11.2. Where the Client and/or Guarantor (s) as individuals are subject to the Data Protection Act of Great Britain
11.3. The Client and/or Guarantors shall have the right to request DNA for a copy of the information about the Client and/or Guarantors retained by DNA|Energy and the right to request DNA to correct any incorrect information about the Client and/or Guarantors held by DNA.
12. Dispute Resolution
12.1. All disputes and differences between the Client and DNA, touching and concerning this agreement shall be referred to arbitration under a single arbitrator agreed upon by both parties, or failing agreement, by two arbitrators (one to be appointed by each party) and their umpire (appointed by them prior to arbitration), such arbitration to be carried out in accordance with the provisions of the Arbitration Act of Great Britain.
13. General
13.1. If any provision of these terms and conditions shall be invalid, void, illegal or unenforceable the existence, validity, legality and enforceability of the remaining provisions shall not be prejudiced, affected or impaired.
13.2. These terms and conditions and any contract to which they apply shall be governed by the laws of Great Britain and are subject to the jurisdiction of the courts of England and Wales, or as otherwise directed by the Court.
13.3. DNA shall be under no liability whatever to the Client for any indirect loss and/or expense (including loss of profit) suffered by the Client arising out of a breach by DNA of these terms and conditions.
13.4. In the event of any breach of this contract by DNA the remedies of the Client shall be limited to damages which under no circumstances shall exceed the contract price for the Services provided and limited to the amount of monies paid to DNA by the Client in part or full, whichever is the lesser amount.
13.5. The Client shall not be entitled to set off against or deduct from the price any sums owed or claimed to be owed to the Client by DNA.
13.6. DNA may license or subcontract all or any part of their rights and obligations without the Client’s consent.
13.7. DNA reserves the right to review these terms and conditions at any time.
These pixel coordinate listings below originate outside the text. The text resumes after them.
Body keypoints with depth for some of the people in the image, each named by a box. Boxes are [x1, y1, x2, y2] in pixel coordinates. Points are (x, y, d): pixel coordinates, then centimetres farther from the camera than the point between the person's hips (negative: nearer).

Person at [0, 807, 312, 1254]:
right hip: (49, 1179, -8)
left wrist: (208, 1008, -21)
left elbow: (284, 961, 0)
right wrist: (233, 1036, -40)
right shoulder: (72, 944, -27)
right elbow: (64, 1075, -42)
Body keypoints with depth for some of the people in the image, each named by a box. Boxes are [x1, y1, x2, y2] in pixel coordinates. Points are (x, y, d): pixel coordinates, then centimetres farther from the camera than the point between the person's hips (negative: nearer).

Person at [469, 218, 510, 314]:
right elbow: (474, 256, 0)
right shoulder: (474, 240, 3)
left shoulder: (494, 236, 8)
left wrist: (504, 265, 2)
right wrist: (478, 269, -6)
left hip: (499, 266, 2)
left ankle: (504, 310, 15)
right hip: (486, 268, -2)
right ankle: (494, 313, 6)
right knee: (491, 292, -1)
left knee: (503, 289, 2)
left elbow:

If, following any such review, there is to be any changes to these terms and conditions, then that change will take effect from the date on which DNA notifies the Client of such change.
13.8. Neither party shall be liable for any default due to any act of God, war, acts of terrorism, fire, flood, drought, storm, civil insurrection or other events beyond the reasonable control of either party.
13.9. The failure by DNA to enforce any provision of these terms and conditions shall not be treated as a waiver of that provision, nor shall it affect DNA’s right to subsequently enforce that provision.
14.0 Clients hereto agrees that these terms and conditions, every provision hereof and any information, knowledge or materials of whatever kind which either of the parties obtain whether in connection with the provision of the services and/or the relationship established between parties in this agreement shall be strictly confidential and shall not be disclosed to any party (whether during the life of this agreement, or after its termination)other than with the written consent of all the parties hereto.
14.1. The Terms and Conditions shall be governed by the laws of England and Wales and shall not give rise to any action in any other jurisdiction except to the extent that DNA (at its sole discretion) invokes the jurisdiction of the courts of any other country. The client irrevocably submits to the jurisdiction of the courts of England and Wales (or any other court whose jurisdiction DNA may invoke in its sole and absolute discretion).

_______________________________________________

2019©DNA|Energy Group of Companies. All Rights Reserved.

Terms & Conditions were last updated on June 28, 2019.